- _TASK DIRECTIONS_
From the line with "fácilmente si fuera necesario." to the line with "TEL/FAX：0548-88-8987", retype every line exactly, including those two, and leave out the rest of the data below.

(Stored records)
■ ■ ■

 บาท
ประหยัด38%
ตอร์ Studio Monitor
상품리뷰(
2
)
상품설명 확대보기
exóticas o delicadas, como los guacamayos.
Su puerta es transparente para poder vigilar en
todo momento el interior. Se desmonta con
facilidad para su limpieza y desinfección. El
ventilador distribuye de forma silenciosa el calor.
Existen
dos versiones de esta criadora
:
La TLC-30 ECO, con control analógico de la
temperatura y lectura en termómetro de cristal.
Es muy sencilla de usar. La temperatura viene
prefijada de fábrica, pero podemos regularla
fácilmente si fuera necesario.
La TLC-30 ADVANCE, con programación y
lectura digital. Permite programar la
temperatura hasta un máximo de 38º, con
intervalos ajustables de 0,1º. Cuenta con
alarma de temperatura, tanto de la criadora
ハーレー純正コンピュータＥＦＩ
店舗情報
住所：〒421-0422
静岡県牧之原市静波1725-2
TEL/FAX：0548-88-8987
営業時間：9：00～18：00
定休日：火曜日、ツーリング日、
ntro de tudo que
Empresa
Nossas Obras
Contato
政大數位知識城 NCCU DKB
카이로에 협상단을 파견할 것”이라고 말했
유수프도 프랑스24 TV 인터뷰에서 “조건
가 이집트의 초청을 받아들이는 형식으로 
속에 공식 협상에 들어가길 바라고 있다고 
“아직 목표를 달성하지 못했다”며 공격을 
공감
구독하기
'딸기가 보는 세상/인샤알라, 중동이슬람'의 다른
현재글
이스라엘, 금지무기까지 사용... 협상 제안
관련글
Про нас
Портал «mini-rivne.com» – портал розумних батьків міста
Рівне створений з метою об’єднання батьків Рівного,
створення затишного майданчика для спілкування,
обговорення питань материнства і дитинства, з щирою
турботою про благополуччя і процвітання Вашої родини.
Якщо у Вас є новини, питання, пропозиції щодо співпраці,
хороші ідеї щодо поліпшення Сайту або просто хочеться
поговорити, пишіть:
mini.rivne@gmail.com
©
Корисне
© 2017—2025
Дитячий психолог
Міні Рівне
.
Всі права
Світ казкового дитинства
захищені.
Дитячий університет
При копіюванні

■ ■ ■

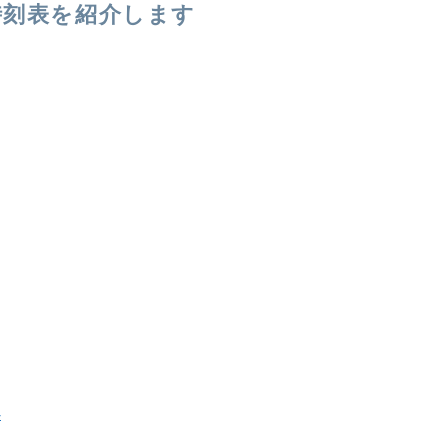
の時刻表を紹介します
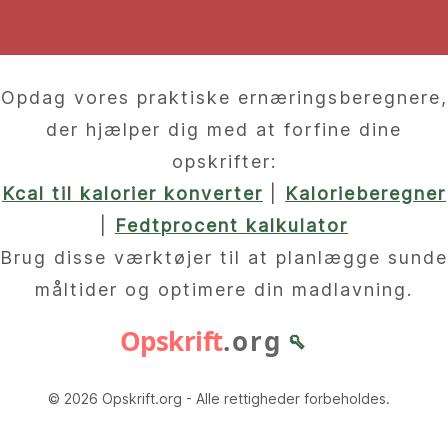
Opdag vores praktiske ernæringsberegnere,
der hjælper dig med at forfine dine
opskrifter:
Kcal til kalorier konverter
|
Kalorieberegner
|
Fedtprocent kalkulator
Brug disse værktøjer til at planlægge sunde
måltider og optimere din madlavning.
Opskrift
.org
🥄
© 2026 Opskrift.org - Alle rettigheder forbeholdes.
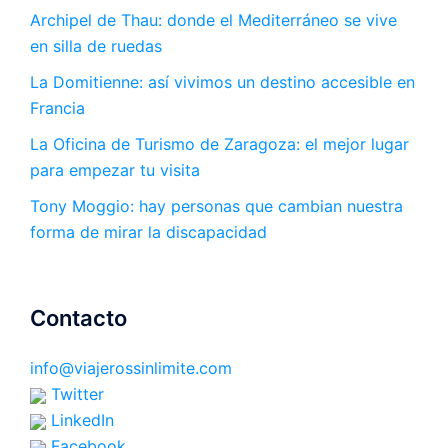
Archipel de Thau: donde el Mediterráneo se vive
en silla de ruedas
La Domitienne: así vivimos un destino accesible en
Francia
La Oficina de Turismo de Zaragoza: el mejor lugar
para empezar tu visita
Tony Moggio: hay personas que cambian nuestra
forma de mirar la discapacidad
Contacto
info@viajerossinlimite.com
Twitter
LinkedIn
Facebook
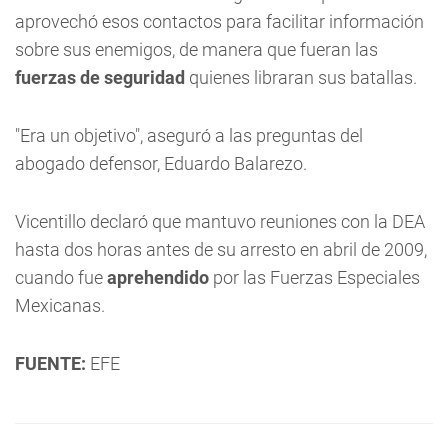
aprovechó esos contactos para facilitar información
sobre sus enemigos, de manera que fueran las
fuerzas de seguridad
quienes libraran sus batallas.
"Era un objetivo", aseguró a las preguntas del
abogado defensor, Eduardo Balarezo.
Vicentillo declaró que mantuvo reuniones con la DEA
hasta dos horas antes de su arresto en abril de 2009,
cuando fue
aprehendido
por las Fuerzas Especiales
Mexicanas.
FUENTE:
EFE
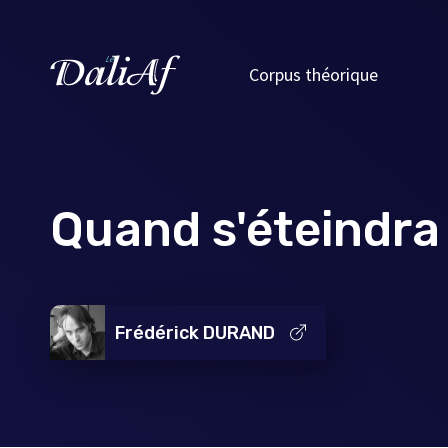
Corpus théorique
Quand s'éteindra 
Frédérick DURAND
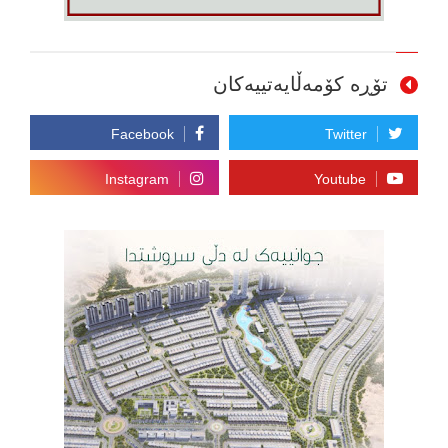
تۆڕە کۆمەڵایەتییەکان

■ ■ ■

- _REPLY TO THE TASK_
fácilmente si fuera necesario.
La TLC-30 ADVANCE, con programación y
lectura digital. Permite programar la
temperatura hasta un máximo de 38º, con
intervalos ajustables de 0,1º. Cuenta con
alarma de temperatura, tanto de la criadora
ハーレー純正コンピュータＥＦＩ
店舗情報
住所：〒421-0422
静岡県牧之原市静波1725-2
TEL/FAX：0548-88-8987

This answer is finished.